I use both, samples as the “maybe” pile and Wishlist as the “to read”-list. Samples can be of limited usefulness with short works, where you’ll get a page of the forward or something and nothing else. With “Writing interactive fiction with Twine”, about half the sample was foreword and acknowledgment, but I still got a nice juicy chunk of content from the first chapter, so that’s alright. :slight_smile:

Imma say, based on the sample, it is a REALLY good tutorial for Twine. :smiley: It makes me wish I had that when I got started instead of just browsing the twine wiki until I figured it out. I very much approve of the choice to include storytelling principles from the very beginning, as one of the biggest hurdle for me learning a new program or coding language has always been “yeah, this is a bunch of stuff I can do, but what am I supposed to do with it? :confused:

While most of at least that first sample are things I already know, it uses a newer version of Twine than the one I’m used to, so it’s probably going to come in handy when I realize it’s no longer the early 2010s and decide to upgrade (it may take a while…)

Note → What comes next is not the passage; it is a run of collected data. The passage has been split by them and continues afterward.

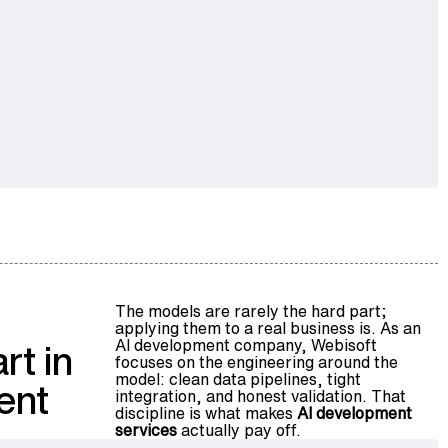
The models are rarely the hard part;
applying them to a real business is. As an
AI development company, Webisoft
rt in
focuses on the engineering around the
model: clean data pipelines, tight
ent
integration, and honest validation. That
discipline is what makes
AI development
services
actually pay off.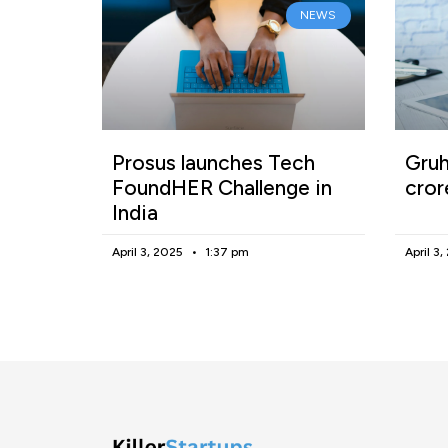
NEWS
Prosus launches Tech
Gruh
FoundHER Challenge in
cror
India
April 3, 2025
1:37 pm
April 3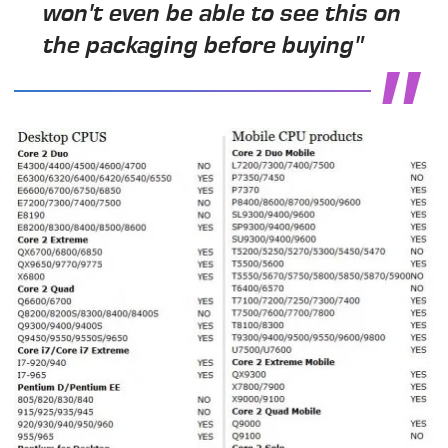
won't even be able to see this on
the packaging before buying"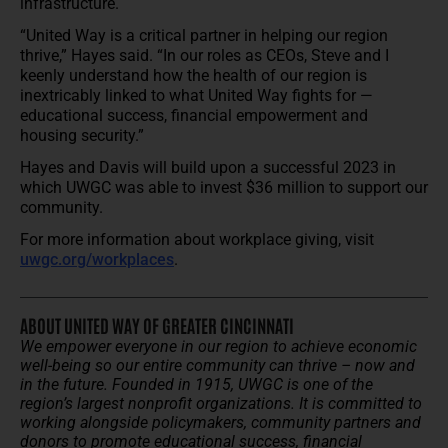
infrastructure.
“United Way is a critical partner in helping our region
thrive,” Hayes said. “In our roles as CEOs, Steve and I
keenly understand how the health of our region is
inextricably linked to what United Way fights for —
educational success, financial empowerment and
housing security.”
Hayes and Davis will build upon a successful 2023 in
which UWGC was able to invest $36 million to support our
community.
For more information about workplace giving, visit
uwgc.org/workplaces
.
ABOUT UNITED WAY OF GREATER CINCINNATI
We empower everyone in our region to achieve economic
well-being so our entire community can thrive – now and
in the future.
Founded in 1915, UWGC is one of the
region’s largest nonprofit organizations. It is committed to
working alongside policymakers, community partners and
donors to promote educational success, financial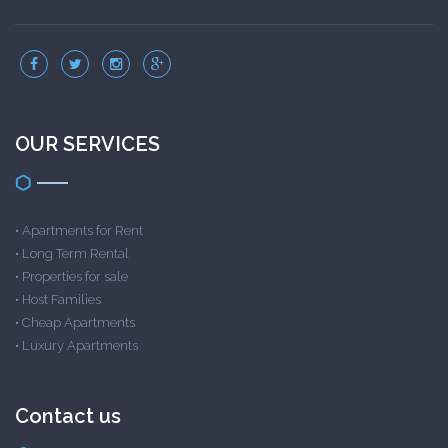
OUR SERVICES
•
Apartments for Rent
•
Long Term Rental
•
Properties for sale
•
Host Families
•
Cheap Apartments
•
Luxury Apartments
Contact us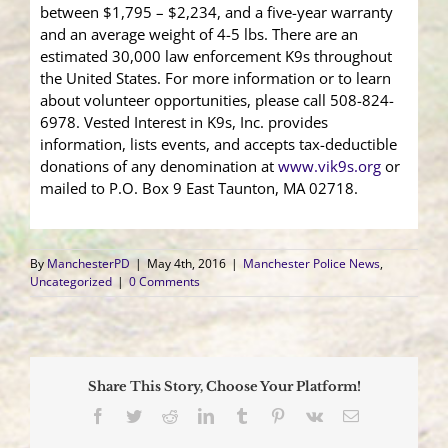
between $1,795 – $2,234, and a five-year warranty
and an average weight of 4-5 lbs. There are an
estimated 30,000 law enforcement K9s throughout
the United States. For more information or to learn
about volunteer opportunities, please call 508-824-
6978. Vested Interest in K9s, Inc. provides
information, lists events, and accepts tax-deductible
donations of any denomination at
www.vik9s.org
or
mailed to P.O. Box 9 East Taunton, MA 02718.
By
ManchesterPD
|
May 4th, 2016
|
Manchester Police News
,
Uncategorized
|
0 Comments
Share This Story, Choose Your Platform!
Facebook
Twitter
Reddit
LinkedIn
Tumblr
Pinterest
Vk
Email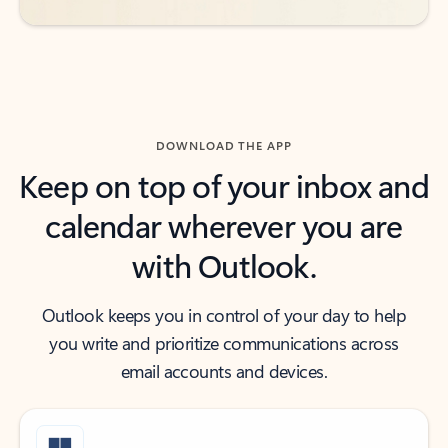
DOWNLOAD THE APP
Keep on top of your inbox and
calendar wherever you are
with Outlook.
Outlook keeps you in control of your day to help
you write and prioritize communications across
email accounts and devices.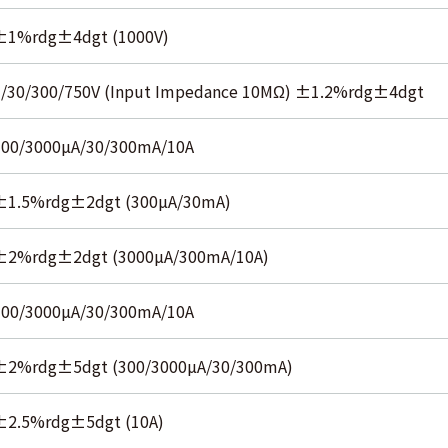
±1%rdg±4dgt (1000V)
3/30/300/750V (Input Impedance 10MΩ) ±1.2%rdg±4dgt
300/3000µA/30/300mA/10A
±1.5%rdg±2dgt (300µA/30mA)
±2%rdg±2dgt (3000µA/300mA/10A)
300/3000µA/30/300mA/10A
±2%rdg±5dgt (300/3000µA/30/300mA)
±2.5%rdg±5dgt (10A)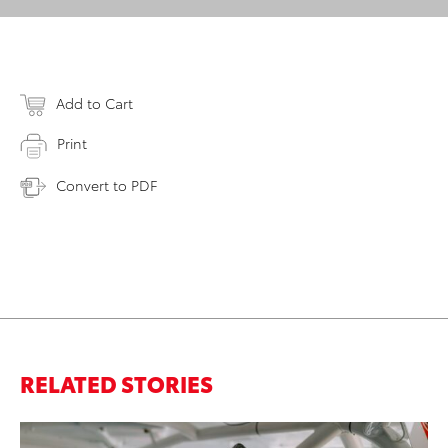
Add to Cart
Print
Convert to PDF
RELATED STORIES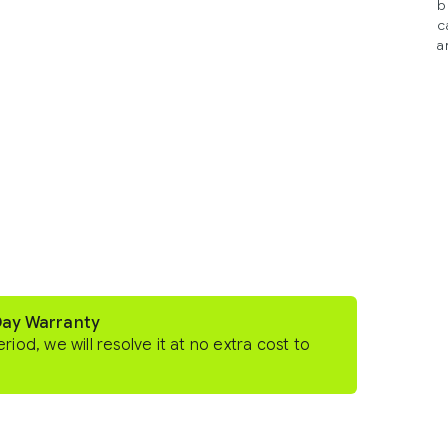
b
c
a
Day Warranty
eriod, we will resolve it at no extra cost to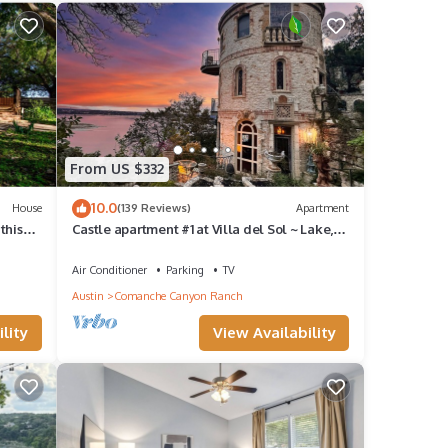
From US $332
10.0
House
(139 Reviews)
Apartment
this
Castle apartment #1 at Villa del Sol ~ Lake,
hillside, sunsets & nature galore!
Air Conditioner
Parking
TV
Austin
Comanche Canyon Ranch
lity
View Availability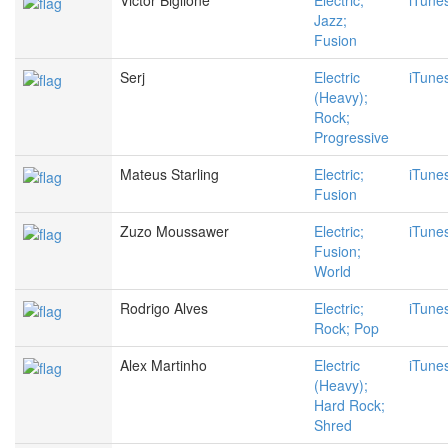
Victor Biglione
Electric;
iTune
Jazz;
Fusion
Serj
Electric
iTune
(Heavy);
Rock;
Progressive
Mateus Starling
Electric;
iTune
Fusion
Zuzo Moussawer
Electric;
iTune
Fusion;
World
Rodrigo Alves
Electric;
iTune
Rock; Pop
Alex Martinho
Electric
iTune
(Heavy);
Hard Rock;
Shred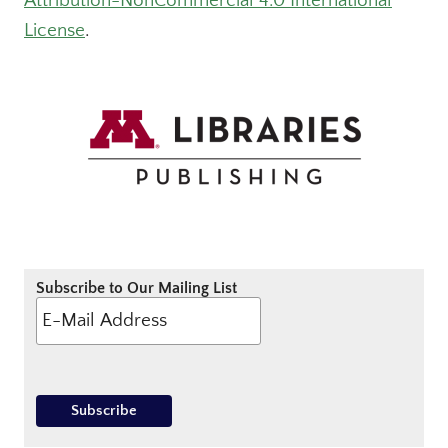
Attribution-NonCommercial 4.0 International
License
.
Subscribe to Our Mailing List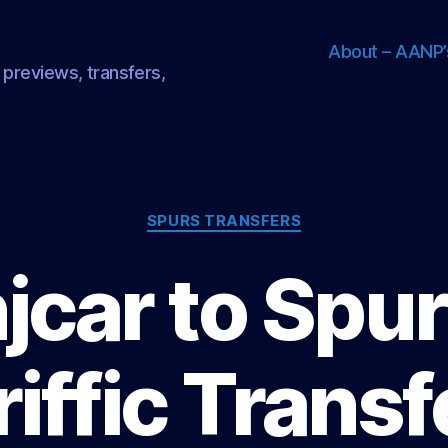
About – AANP’
 previews, transfers,
Categories
SPURS TRANSFERS
jcar to Spur
riffic Transf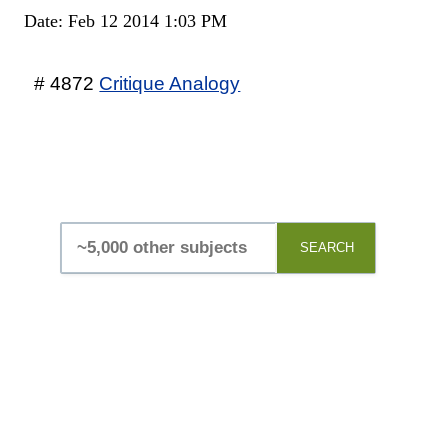
Date: Feb 12 2014 1:03 PM
# 4872
Critique Analogy
SEARCH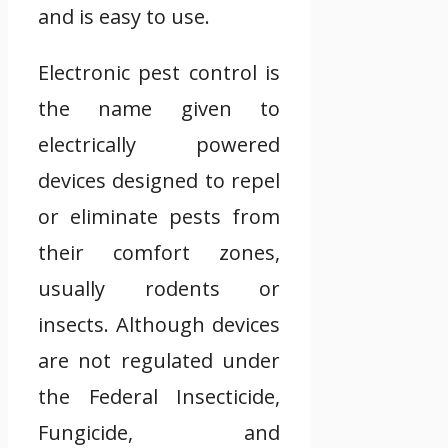
and is easy to use.
Electronic pest control is
the name given to
electrically powered
devices designed to repel
or eliminate pests from
their comfort zones,
usually rodents or
insects. Although devices
are not regulated under
the Federal Insecticide,
Fungicide, and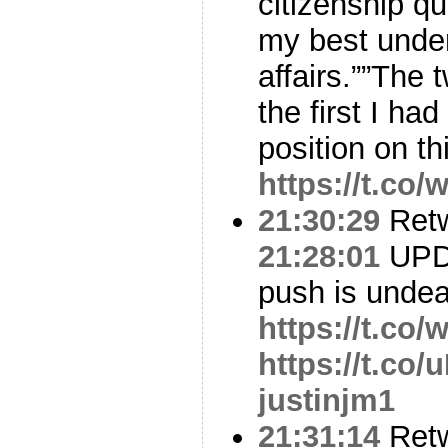
citizenship q
my best under
affairs.””The
the first I ha
position on th
https://t.c
21:30:29
Ret
21:28:01
UPDA
push is undea
https://t.co
https://t.co
justinjm1
21:31:14
Ret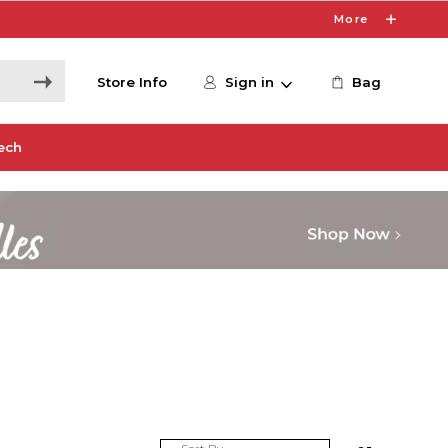
More
Store Info
Sign in
Bag
ech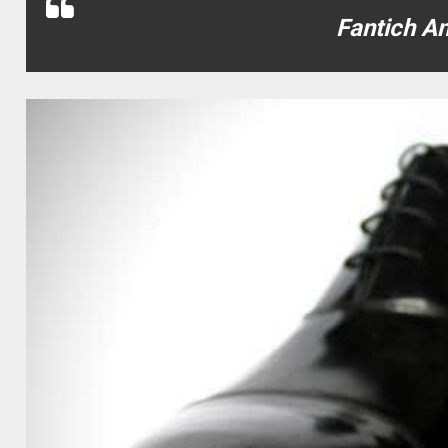
Fantich A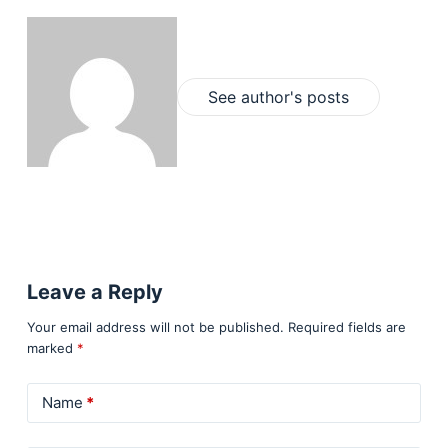
See author's posts
Leave a Reply
Your email address will not be published.
Required fields are
marked
*
Name
*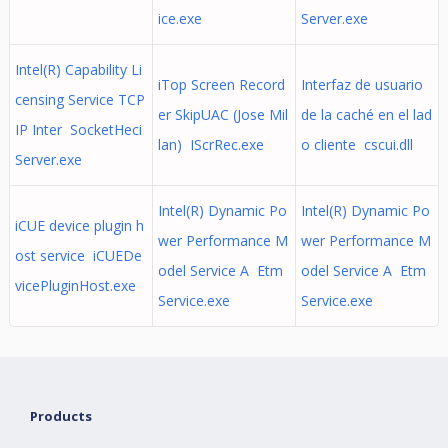
ice.exe
Server.exe
Intel(R) Capability Li
iTop Screen Record
Interfaz de usuario
censing Service TCP
er SkipUAC (Jose Mil
de la caché en el lad
IP Inter SocketHeci
lan) IScrRec.exe
o cliente cscui.dll
Server.exe
Intel(R) Dynamic Po
Intel(R) Dynamic Po
iCUE device plugin h
wer Performance M
wer Performance M
ost service iCUEDe
odel Service A Etm
odel Service A Etm
vicePluginHost.exe
Service.exe
Service.exe
Products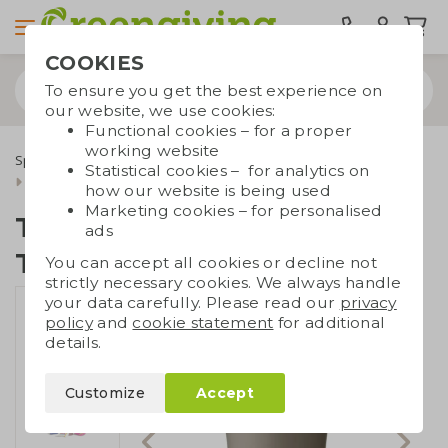
COOKIES
To ensure you get the best experience on
our website, we use cookies:
Functional cookies – for a proper
working website
Special occasions
International Nurses Day
Statistical cookies – for analytics on
Tumbler with Tiny Tony's
how our website is being used
Marketing cookies – for personalised
Tumbler with Tiny
ads
Tony's
You can accept all cookies or decline not
strictly necessary cookies. We always handle
your data carefully. Please read our
privacy
policy
and
cookie statement
for additional
details.
Customize
Accept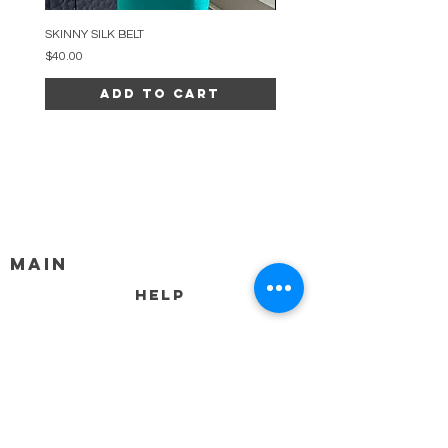
SKINNY SILK BELT
BEADED ARC NECKLACE
Price
Price
$40.00
$34.00
Add to Cart
MAIN
HELP
SHIPPING & RETURNS
STORE POLICY
PAYMENT METHODS
FAQ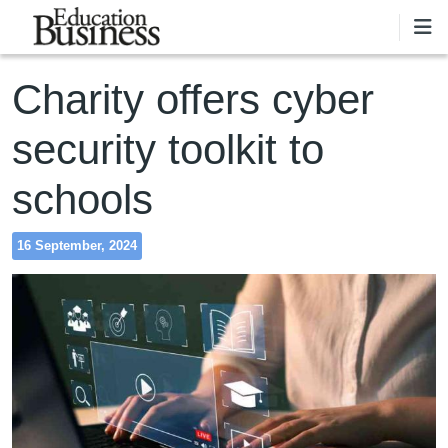
Skip to main content
Charity offers cyber
security toolkit to
schools
16 September, 2024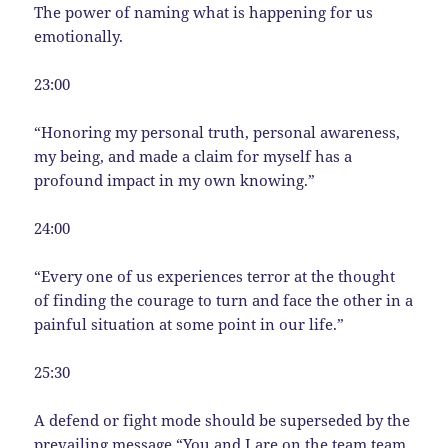
The power of naming what is happening for us
emotionally.
23:00
“Honoring my personal truth, personal awareness,
my being, and made a claim for myself has a
profound impact in my own knowing.”
24:00
“Every one of us experiences terror at the thought
of finding the courage to turn and face the other in a
painful situation at some point in our life.”
25:30
A defend or fight mode should be superseded by the
prevailing message “You and I are on the team team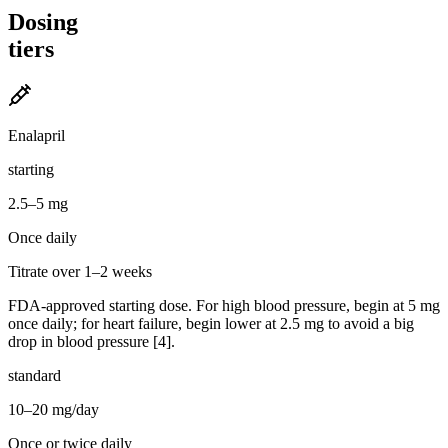
Dosing
tiers
Enalapril
starting
2.5–5 mg
Once daily
Titrate over 1–2 weeks
FDA-approved starting dose. For high blood pressure, begin at 5 mg
once daily; for heart failure, begin lower at 2.5 mg to avoid a big
drop in blood pressure [4].
standard
10–20 mg/day
Once or twice daily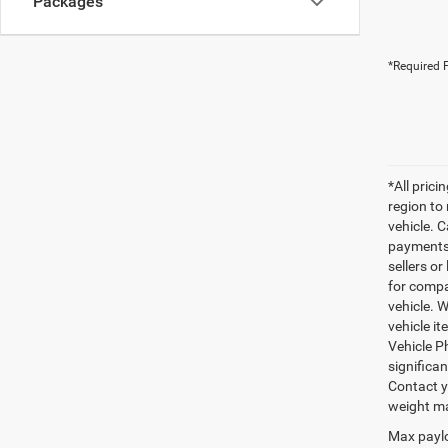
Packages
*Required F
*All pric
region to
vehicle. C
payments 
sellers o
for compa
vehicle. W
vehicle it
Vehicle P
significa
Contact y
weight ma
Max paylo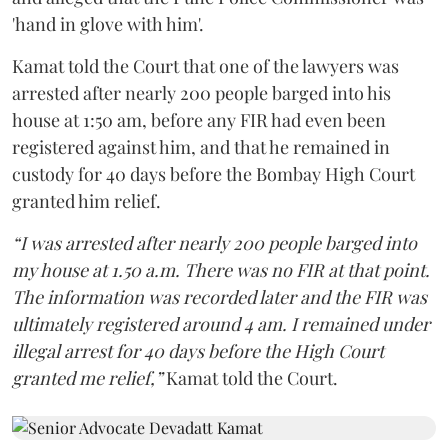
'hand in glove with him'.
Kamat told the Court that one of the lawyers was
arrested after nearly 200 people barged into his
house at 1:50 am, before any FIR had even been
registered against him, and that he remained in
custody for 40 days before the Bombay High Court
granted him relief.
“I was arrested after nearly 200 people barged into
my house at 1.50 a.m. There was no FIR at that point.
The information was recorded later and the FIR was
ultimately registered around 4 am. I remained under
illegal arrest for 40 days before the High Court
granted me relief,”
Kamat told the Court.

Ha – this is the book I wish had been around when I was trying to figure it out. I came to it with no computer science background and had to teach myself so I could teach the kids in our computer club. Hopefully this will make it more accessible for the layperson or kids and bring another generation of people into interactive fiction.

First, congratulations, and second, “I wish my book had been around” is what I strive for with my own writing. I suppose we all can.

As for not knowing how to program–we can make it a bigger block than it is. Of course it’s not trivial, but sometimes saying “I want to do this and I know people ahead of me have made a way” is a huge help."

I remember way back when, when we kids would make primitive choose your own adventure games on our Apple IIes. It’s good that spirit is still alive and probably a bit more rigorous and organized, but without losing the fun.

Yeah, and I think coding becomes much easier once you realize that so much of programming in the modern age involves typing questions into google until you figure it out. Art is the same way: it becomes so much easier once you realize that using references isn’t cheating, it’s the way it’s done!

I always love that sense of intergenerational connection when I explain Twine to someone and they go “oh yeah, that sounds like the things I used to do on my mac back when I was a kid and made silly stories about escaping from school instead of studying…” :slight_smile:

Not sure if we can count the group as organized (it’s pretty much follow-your-bliss), but it has been a lot of fun to be part of our drop-in computer club the last few years. I wish something like it had been around when I was a kid. The fact that a kid can walk into a room – for free! – and say, “I want to learn this” and then other kids or adults make it happen? It’s a pretty freakin’ cool to see 50 kids all making interactive fiction and then playing each other’s games as a group.